P-channel JF produced in this way
In ET, the reverse breakdown voltage of the gate 5 and the channel region 2 is 7.5 V, and the distance between the gate 5 and the drain 4 is 3 μm.
After that, the gate breakdown voltage started to fall. Further, when the distance between the gate 5 and the drain 4 was set to 2 μm, the gate breakdown voltage of the JFET by the conventional method had a variation of 5 V ± 1 V. According to the present invention, this variation is 5 V ± 1 V.
It could be improved to 0.2V.

[0015]

As described above, according to the present invention, after the contact holes are formed in the portions to be the source, drain and gate, the portions to be the gate should be covered to become the source and drain. Ions of the second conductivity type impurity are implanted into the portion, and the portions of the source and drain to be covered are covered with the ions of the first conductivity type impurity into the portion to be the gate. It is possible to form the JFET with a substantially uniform distance from the gate electrode with high accuracy, and it is possible to realize a JFET in which the variation in gate breakdown voltage is extremely small as compared with the related art.

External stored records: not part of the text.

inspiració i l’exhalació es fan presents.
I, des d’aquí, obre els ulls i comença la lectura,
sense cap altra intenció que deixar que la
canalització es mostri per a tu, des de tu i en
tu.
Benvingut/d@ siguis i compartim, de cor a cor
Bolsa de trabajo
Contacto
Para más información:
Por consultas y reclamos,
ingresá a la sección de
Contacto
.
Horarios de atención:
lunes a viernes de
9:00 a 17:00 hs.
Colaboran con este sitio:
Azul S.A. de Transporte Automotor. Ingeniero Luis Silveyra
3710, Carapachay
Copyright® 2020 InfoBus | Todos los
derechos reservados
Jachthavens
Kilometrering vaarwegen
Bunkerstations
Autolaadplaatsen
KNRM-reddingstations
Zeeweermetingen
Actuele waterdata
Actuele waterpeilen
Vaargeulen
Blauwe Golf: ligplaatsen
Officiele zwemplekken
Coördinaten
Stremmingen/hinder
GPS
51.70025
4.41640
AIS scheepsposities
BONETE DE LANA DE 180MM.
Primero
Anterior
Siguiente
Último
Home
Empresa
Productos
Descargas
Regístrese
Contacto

[Brief description of drawings]

1A to 1F are views showing an example of a manufacturing process of a junction field effect transistor according to the present invention.

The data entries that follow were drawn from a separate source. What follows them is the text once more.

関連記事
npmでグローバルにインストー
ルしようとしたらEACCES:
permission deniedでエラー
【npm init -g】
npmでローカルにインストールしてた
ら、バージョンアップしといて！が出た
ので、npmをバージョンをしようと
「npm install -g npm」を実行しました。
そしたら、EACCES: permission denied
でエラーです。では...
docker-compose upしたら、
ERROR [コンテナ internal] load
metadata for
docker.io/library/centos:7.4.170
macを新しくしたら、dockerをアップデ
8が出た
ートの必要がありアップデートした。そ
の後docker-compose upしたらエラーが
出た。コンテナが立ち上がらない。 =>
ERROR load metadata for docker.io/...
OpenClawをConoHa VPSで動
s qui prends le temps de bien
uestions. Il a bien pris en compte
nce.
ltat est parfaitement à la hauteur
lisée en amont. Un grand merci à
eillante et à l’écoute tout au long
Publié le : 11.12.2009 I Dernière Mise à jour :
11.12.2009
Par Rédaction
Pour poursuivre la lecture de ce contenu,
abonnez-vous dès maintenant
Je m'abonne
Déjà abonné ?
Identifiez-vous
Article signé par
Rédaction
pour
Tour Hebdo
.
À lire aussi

FIG. 2 is a diagram showing a structure of a junction field effect transistor.

3 (a) and 3 (b) are views showing a pre-process of the manufacturing process of FIGS. 1 (a) to 1 (f).

4A to 4E are views showing an example of a manufacturing process of a conventional junction field effect transistor.

[Explanation of symbols]

DESCRIPTION OF SYMBOLS 1 1st conductivity type back gate region 2 Channel region 3 Source (2nd conductivity type high concentration region) 4 Drain (2nd conductivity type high concentration region) 5 Gate (1st conductivity type high concentration region) 6 Resist Film 7 Second conductivity type impurity 8 First conductivity type impurity 9 Interlayer insulating film 10 Metal electrode

Claims (3)

[Claims] 1. A step of forming a contact hole in each portion to be a source, a drain and a gate, and a portion to be a source and a drain after covering a portion to be a gate after forming a contact hole in each of the portions. And a step of implanting ions of the second conductivity type impurity into the substrate, and a step of implanting ions of the first conductivity type impurity into the part to be the source and drain and to the gate. And a method for manufacturing a junction field effect transistor. 2. The method for manufacturing a junction field effect transistor according to claim 1, wherein the ion implantation of the second conductivity type impurity into the portions to be the source and the drain is performed by self-alignment with respect to the contact hole. Further, the method for manufacturing a junction field effect transistor, wherein the ion implantation of the first conductivity type impurity into the portion to be the gate is performed by self-alignment with respect to the contact hole. 3. The method of manufacturing a junction field effect transistor according to claim 1, wherein a second conductivity type impurity is ion-implanted into the portions to be the source and drain, and the first conductivity type is into the portion to be the gate. A method for manufacturing a junction field effect transistor, characterized in that after implanting impurities, each implanted ion is activated by annealing to form a source, a drain and a gate.